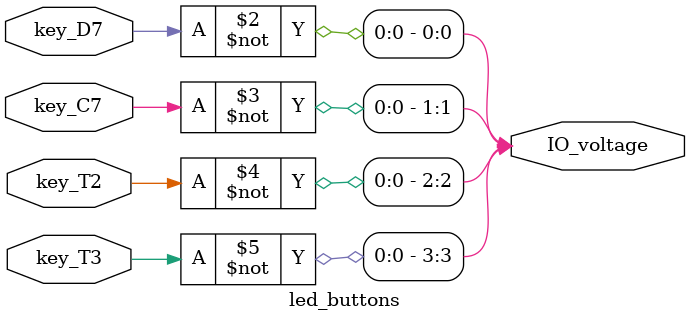
<source format=v>
module led_buttons (
    input  wire key_C7,    // botón en pin C7
    input  wire key_D7,    // botón en pin D7
    input  wire key_T2,    // botón en pin T2
    input  wire key_T3,    // botón en pin T3
    output reg  [3:0] IO_voltage  // LED2..LED5
);

    always @(*) begin
        // Default: todos apagados
        IO_voltage = 4'b0000;

        // Mapeo directo (invirtiendo porque botón = 0 cuando se presiona)
        IO_voltage[0] = ~key_D7; // D7 -> LED2 (N14)
        IO_voltage[1] = ~key_C7; // C7 -> LED3 (N16)
        IO_voltage[2] = ~key_T2; // T2 -> LED4 (L14)
        IO_voltage[3] = ~key_T3; // T3 -> LED5 (L16)
    end

endmodule


</source>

================

Request ▸ Find each line in the records holding the string "wire" and show it.

Response to the exercise ▸
    input  wire key_C7,    // botón en pin C7
    input  wire key_D7,    // botón en pin D7
    input  wire key_T2,    // botón en pin T2
    input  wire key_T3,    // botón en pin T3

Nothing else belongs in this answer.